Input data START
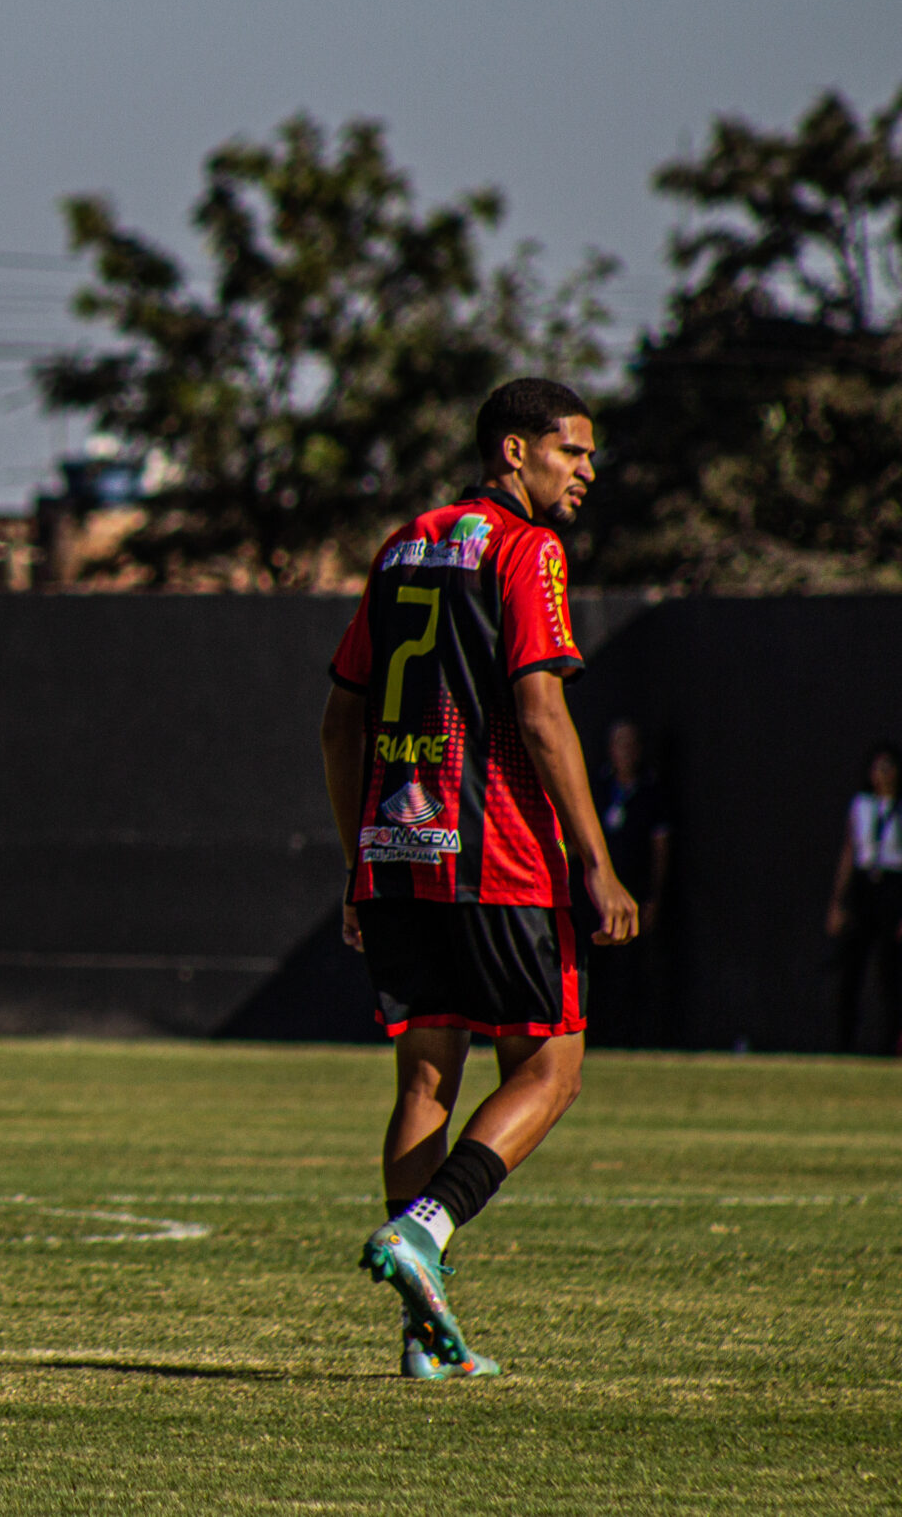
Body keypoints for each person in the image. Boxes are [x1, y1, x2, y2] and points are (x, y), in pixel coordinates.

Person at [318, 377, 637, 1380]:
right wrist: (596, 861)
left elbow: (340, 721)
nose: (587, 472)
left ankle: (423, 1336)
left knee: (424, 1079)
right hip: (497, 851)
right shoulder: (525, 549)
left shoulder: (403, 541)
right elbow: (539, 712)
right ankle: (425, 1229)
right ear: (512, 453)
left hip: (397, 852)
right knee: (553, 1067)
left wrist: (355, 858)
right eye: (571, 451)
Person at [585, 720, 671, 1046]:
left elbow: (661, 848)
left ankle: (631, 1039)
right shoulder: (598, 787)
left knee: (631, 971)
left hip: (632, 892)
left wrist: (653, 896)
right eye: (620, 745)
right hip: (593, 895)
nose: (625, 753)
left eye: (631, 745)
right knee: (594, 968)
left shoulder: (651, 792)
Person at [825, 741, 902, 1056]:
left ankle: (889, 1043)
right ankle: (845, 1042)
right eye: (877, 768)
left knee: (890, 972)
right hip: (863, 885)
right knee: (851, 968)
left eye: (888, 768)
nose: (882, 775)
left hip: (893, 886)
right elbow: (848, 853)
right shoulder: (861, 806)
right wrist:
Input data END
Required action: Each entry should be set down exactly, pictures excluded.

Reply:
Body keypoints for each person in the image. Boxes are [x1, y1, x2, y2] and points are (x, y), in pixel coordinates.

Person at [318, 377, 637, 1380]:
right wrist: (596, 861)
left elbow: (340, 721)
nose: (587, 472)
left ankle: (423, 1336)
left knee: (424, 1079)
right hip: (497, 851)
right shoulder: (525, 549)
left shoulder: (403, 541)
right elbow: (539, 712)
right ankle: (425, 1229)
right ear: (512, 453)
left hip: (397, 852)
right knee: (553, 1067)
left wrist: (355, 858)
right eye: (571, 451)
Person at [585, 720, 671, 1046]:
left elbow: (661, 848)
left ankle: (631, 1039)
right shoulder: (598, 787)
left knee: (631, 971)
left hip: (632, 892)
left wrist: (653, 896)
right eye: (620, 745)
right hip: (593, 895)
nose: (625, 753)
left eye: (631, 745)
right knee: (594, 968)
left shoulder: (651, 792)
Person at [825, 741, 902, 1056]:
left ankle: (889, 1043)
right ankle: (845, 1042)
right eye: (877, 768)
left knee: (890, 972)
right hip: (863, 885)
right knee: (851, 968)
left eye: (888, 768)
nose: (882, 775)
left hip: (893, 886)
right elbow: (848, 853)
right shoulder: (861, 806)
right wrist:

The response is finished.